PROBLEM DESCRIPTION = Return every line from the one with "(svgprecision 6)" through the one with "0 0) (layer", inclusive, exactly as it appears below.

(Circuit design data)

*** Begin section ***

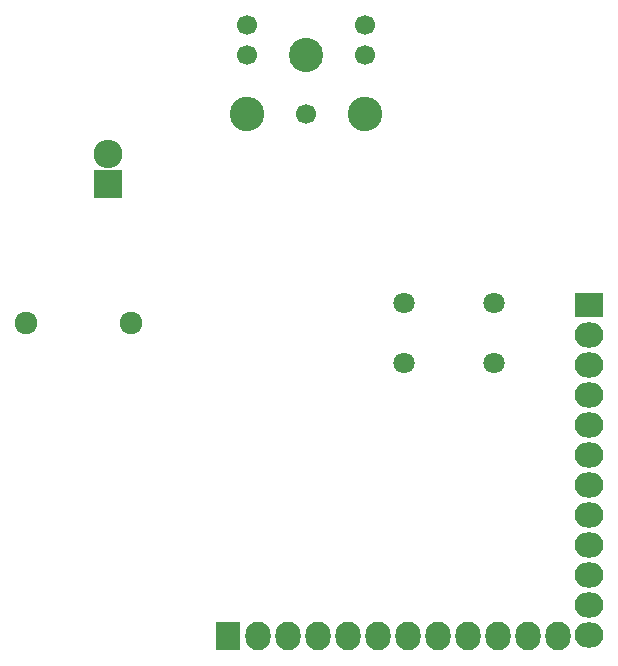
<source format=gbr>
G04 #@! TF.FileFunction,Soldermask,Bot*
%FSLAX46Y46*%
G04 Gerber Fmt 4.6, Leading zero omitted, Abs format (unit mm)*
G04 Created by KiCad (PCBNEW 4.0.2-stable) date 27/05/2016 15:33:53*
%MOMM*%
G01*
G04 APERTURE LIST*
%ADD10C,0.100000*%
%ADD11C,1.924000*%
%ADD12R,2.432000X2.432000*%
%ADD13O,2.432000X2.432000*%
%ADD14C,1.797000*%
%ADD15R,2.432000X2.127200*%
%ADD16O,2.432000X2.127200*%
%ADD17R,2.127200X2.432000*%
%ADD18O,2.127200X2.432000*%
%ADD19C,2.900000*%
%ADD20C,2.924000*%
%ADD21C,1.700000*%
G04 APERTURE END LIST*
D10*
D11*
X148894800Y-75412600D03*
X157784800Y-75412600D03*
D12*
X155829000Y-63677800D03*
D13*
X155829000Y-61137800D03*
D14*
X188493400Y-73710800D03*
X188493400Y-78790800D03*
X180873400Y-73710800D03*
X180873400Y-78790800D03*
D15*
X196532500Y-73901300D03*
D16*
X196532500Y-76441300D03*
X196532500Y-78981300D03*
X196532500Y-81521300D03*
X196532500Y-84061300D03*
X196532500Y-86601300D03*
X196532500Y-89141300D03*
X196532500Y-91681300D03*
X196532500Y-94221300D03*
X196532500Y-96761300D03*
X196532500Y-99301300D03*
X196532500Y-101841300D03*
D17*
X165976300Y-101917500D03*
D18*
X168516300Y-101917500D03*
X171056300Y-101917500D03*
X173596300Y-101917500D03*
X176136300Y-101917500D03*
X178676300Y-101917500D03*
X181216300Y-101917500D03*
X183756300Y-101917500D03*
X186296300Y-101917500D03*
X188836300Y-101917500D03*
X191376300Y-101917500D03*
X193916300Y-101917500D03*
D19*
X172624000Y-52728000D03*
D20*
X167624000Y-57728000D03*
X177624000Y-57728000D03*
D21*
X167624000Y-50228000D03*
X177624000Y-50228000D03*
X167624000Y-52728000D03*
X177624000Y-52728000D03*
X172624000Y-57728000D03*
M02*

</source>
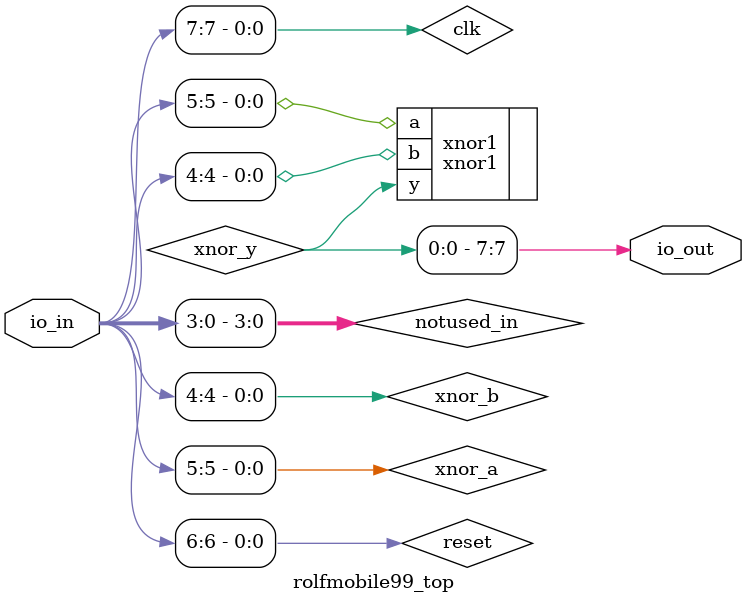
<source format=v>
`default_nettype none


module rolfmobile99_top(
  input [7:0] io_in,
  output [7:0] io_out
);

  // note: these assigments should match inputs/outputs declared in info.yaml!
  wire clk = io_in[7];      // notused
  wire reset = io_in[6];    // notused
  wire xnor_a = io_in[5];
  wire xnor_b = io_in[4];
  wire [3:0] notused_in = io_in[3:0];

  assign io_out[7] = xnor_y;
  //assign io_out[6:0] = ... ; // notused

  wire xnor_y;

  // connect modules

  xnor1 xnor1(.a(xnor_a),
             .b(xnor_b),
             .y(xnor_y));

endmodule

</source>
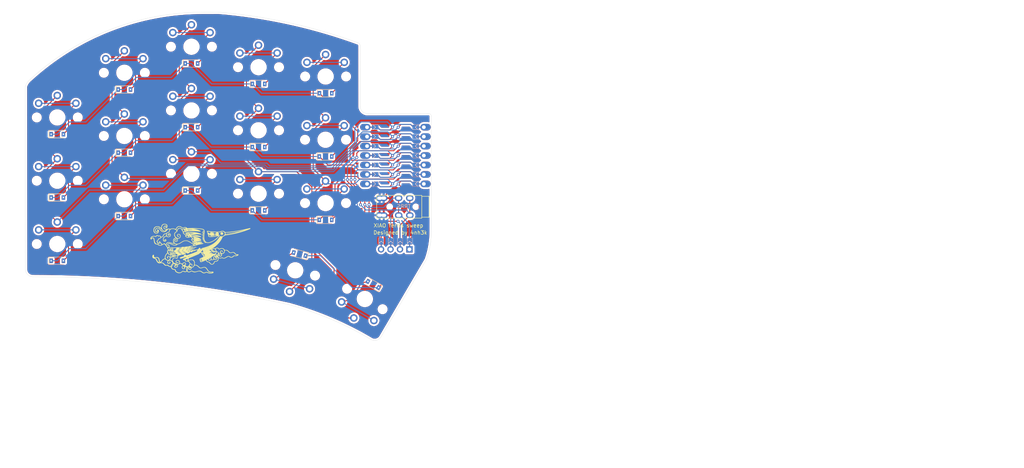
<source format=kicad_pcb>
(kicad_pcb (version 20211014) (generator pcbnew)

  (general
    (thickness 1.6)
  )

  (paper "A4")
  (layers
    (0 "F.Cu" signal)
    (31 "B.Cu" signal)
    (32 "B.Adhes" user "B.Adhesive")
    (33 "F.Adhes" user "F.Adhesive")
    (34 "B.Paste" user)
    (35 "F.Paste" user)
    (36 "B.SilkS" user "B.Silkscreen")
    (37 "F.SilkS" user "F.Silkscreen")
    (38 "B.Mask" user)
    (39 "F.Mask" user)
    (40 "Dwgs.User" user "User.Drawings")
    (41 "Cmts.User" user "User.Comments")
    (42 "Eco1.User" user "User.Eco1")
    (43 "Eco2.User" user "User.Eco2")
    (44 "Edge.Cuts" user)
    (45 "Margin" user)
    (46 "B.CrtYd" user "B.Courtyard")
    (47 "F.CrtYd" user "F.Courtyard")
    (48 "B.Fab" user)
    (49 "F.Fab" user)
    (50 "User.1" user)
    (51 "User.2" user)
    (52 "User.3" user)
    (53 "User.4" user)
    (54 "User.5" user)
    (55 "User.6" user)
    (56 "User.7" user)
    (57 "User.8" user)
    (58 "User.9" user)
  )

  (setup
    (pad_to_mask_clearance 0)
    (pcbplotparams
      (layerselection 0x00010f0_ffffffff)
      (disableapertmacros false)
      (usegerberextensions true)
      (usegerberattributes false)
      (usegerberadvancedattributes false)
      (creategerberjobfile false)
      (svguseinch false)
      (svgprecision 6)
      (excludeedgelayer true)
      (plotframeref false)
      (viasonmask false)
      (mode 1)
      (useauxorigin false)
      (hpglpennumber 1)
      (hpglpenspeed 20)
      (hpglpendiameter 15.000000)
      (dxfpolygonmode true)
      (dxfimperialunits true)
      (dxfusepcbnewfont true)
      (psnegative false)
      (psa4output false)
      (plotreference true)
      (plotvalue true)
      (plotinvisibletext false)
      (sketchpadsonfab false)
      (subtractmaskfromsilk false)
      (outputformat 1)
      (mirror false)
      (drillshape 0)
      (scaleselection 1)
      (outputdirectory "gerber/")
    )
  )

  (net 0 "")
  (net 1 "GND")
  (net 2 "VCC")
  (net 3 "SCL")
  (net 4 "SDA")
  (net 5 "Row2")
  (net 6 "Col1")
  (net 7 "Row1")
  (net 8 "Col2")
  (net 9 "Col3")
  (net 10 "Col4")
  (net 11 "Col5")
  (net 12 "Row3")
  (net 13 "Row4")
  (net 14 "5V")

  (footprint "pg1350:pg1350-DR" (layer "F.Cu") (at 99.08 35.08))

  (footprint "pg1350:pg1350-DR" (layer "F.Cu") (at 45.08 51.054))

  (footprint "pg1350:pg1350-DR" (layer "F.Cu") (at 27.08 46.08))

  (footprint "pg1350:pg1350-DR" (layer "F.Cu") (at 111.86 86.45 150))

  (footprint "pg1350:pg1350-DR" (layer "F.Cu") (at 63.08 27.08))

  (footprint "display:OLED-128x32-cutout" (layer "F.Cu") (at 111.78 78.61 90))

  (footprint "pg1350:pg1350-DR" (layer "F.Cu") (at 81.08 66.548))

  (footprint "mcu:xiao-ble-tht" (layer "F.Cu") (at 117.82 51.816))

  (footprint "pg1350:pg1350-DR" (layer "F.Cu") (at 99.06 69.088))

  (footprint "pg1350:pg1350-DR" (layer "F.Cu") (at 27.08 80.08))

  (footprint "pg1350:pg1350-DR" (layer "F.Cu") (at 99.06 52.07))

  (footprint "misc:PJ-320A" (layer "F.Cu") (at 119.126 65.786))

  (footprint "pg1350:pg1350-DR" (layer "F.Cu") (at 63.08 61.214))

  (footprint "pg1350:pg1350-DR" (layer "F.Cu") (at 27.08 63.08))

  (footprint "pg1350:pg1350-DR" (layer "F.Cu") (at 81.08 32.58))

  (footprint "pg1350:pg1350-DR" (layer "F.Cu") (at 92.1 78.3 165))

  (footprint "pg1350:pg1350-DR" (layer "F.Cu") (at 45.08 34.08))

  (footprint "pg1350:pg1350-DR" (layer "F.Cu") (at 45.08 68.072))

  (footprint "LOGO" (layer "F.Cu")
    (tedit 0) (tstamp d970d9d4-83dc-46cc-af4e-764a9169ae67)
    (at 66.294 76.835)
    (attr board_only exclude_from_pos_files exclude_from_bom)
    (fp_text reference "G***" (at 0 0) (layer "F.SilkS") hide
      (effects (font (size 1.524 1.524) (thickness 0.3)))
      (tstamp 554dfca1-85e1-4c94-a83f-8b3cff61ed5d)
    )
    (fp_text value "LOGO" (at 0.75 0) (layer "F.SilkS") hide
      (effects (font (size 1.524 1.524) (thickness 0.3)))
      (tstamp 84f8b75c-ae02-4151-acd7-3ef6a32bdebf)
    )
    (fp_poly (pts
        (xy -10.167661 -6.653416)
        (xy -9.997812 -6.598549)
        (xy -9.85377 -6.51753)
        (xy -9.744098 -6.412535)
        (xy -9.720603 -6.378958)
        (xy -9.658938 -6.243324)
        (xy -9.628334 -6.090465)
        (xy -9.628745 -5.93451)
        (xy -9.660124 -5.78959)
        (xy -9.722425 -5.669838)
        (xy -9.722941 -5.669161)
        (xy -9.774704 -5.60838)
        (xy -9.824798 -5.574076)
        (xy -9.890406 -5.55889)
        (xy -9.98852 -5.555468)
        (xy -10.096205 -5.561522)
        (xy -10.163335 -5.583835)
        (xy -10.198388 -5.628632)
        (xy -10.20984 -5.702138)
        (xy -10.210049 -5.718145)
        (xy -10.201552 -5.803219)
        (xy -10.16873 -5.867711)
        (xy -10.135777
... [1590469 chars truncated]
</source>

*** End section ***

RESPONSE BELOW =
      (svgprecision 6)
      (excludeedgelayer true)
      (plotframeref false)
      (viasonmask false)
      (mode 1)
      (useauxorigin false)
      (hpglpennumber 1)
      (hpglpenspeed 20)
      (hpglpendiameter 15.000000)
      (dxfpolygonmode true)
      (dxfimperialunits true)
      (dxfusepcbnewfont true)
      (psnegative false)
      (psa4output false)
      (plotreference true)
      (plotvalue true)
      (plotinvisibletext false)
      (sketchpadsonfab false)
      (subtractmaskfromsilk false)
      (outputformat 1)
      (mirror false)
      (drillshape 0)
      (scaleselection 1)
      (outputdirectory "gerber/")
    )
  )

  (net 0 "")
  (net 1 "GND")
  (net 2 "VCC")
  (net 3 "SCL")
  (net 4 "SDA")
  (net 5 "Row2")
  (net 6 "Col1")
  (net 7 "Row1")
  (net 8 "Col2")
  (net 9 "Col3")
  (net 10 "Col4")
  (net 11 "Col5")
  (net 12 "Row3")
  (net 13 "Row4")
  (net 14 "5V")

  (footprint "pg1350:pg1350-DR" (layer "F.Cu") (at 99.08 35.08))

  (footprint "pg1350:pg1350-DR" (layer "F.Cu") (at 45.08 51.054))

  (footprint "pg1350:pg1350-DR" (layer "F.Cu") (at 27.08 46.08))

  (footprint "pg1350:pg1350-DR" (layer "F.Cu") (at 111.86 86.45 150))

  (footprint "pg1350:pg1350-DR" (layer "F.Cu") (at 63.08 27.08))

  (footprint "display:OLED-128x32-cutout" (layer "F.Cu") (at 111.78 78.61 90))

  (footprint "pg1350:pg1350-DR" (layer "F.Cu") (at 81.08 66.548))

  (footprint "mcu:xiao-ble-tht" (layer "F.Cu") (at 117.82 51.816))

  (footprint "pg1350:pg1350-DR" (layer "F.Cu") (at 99.06 69.088))

  (footprint "pg1350:pg1350-DR" (layer "F.Cu") (at 27.08 80.08))

  (footprint "pg1350:pg1350-DR" (layer "F.Cu") (at 99.06 52.07))

  (footprint "misc:PJ-320A" (layer "F.Cu") (at 119.126 65.786))

  (footprint "pg1350:pg1350-DR" (layer "F.Cu") (at 63.08 61.214))

  (footprint "pg1350:pg1350-DR" (layer "F.Cu") (at 27.08 63.08))

  (footprint "pg1350:pg1350-DR" (layer "F.Cu") (at 81.08 32.58))

  (footprint "pg1350:pg1350-DR" (layer "F.Cu") (at 92.1 78.3 165))

  (footprint "pg1350:pg1350-DR" (layer "F.Cu") (at 45.08 34.08))

  (footprint "pg1350:pg1350-DR" (layer "F.Cu") (at 45.08 68.072))

  (footprint "LOGO" (layer "F.Cu")
    (tedit 0) (tstamp d970d9d4-83dc-46cc-af4e-764a9169ae67)
    (at 66.294 76.835)
    (attr board_only exclude_from_pos_files exclude_from_bom)
    (fp_text reference "G***" (at 0 0) (layer "F.SilkS") hide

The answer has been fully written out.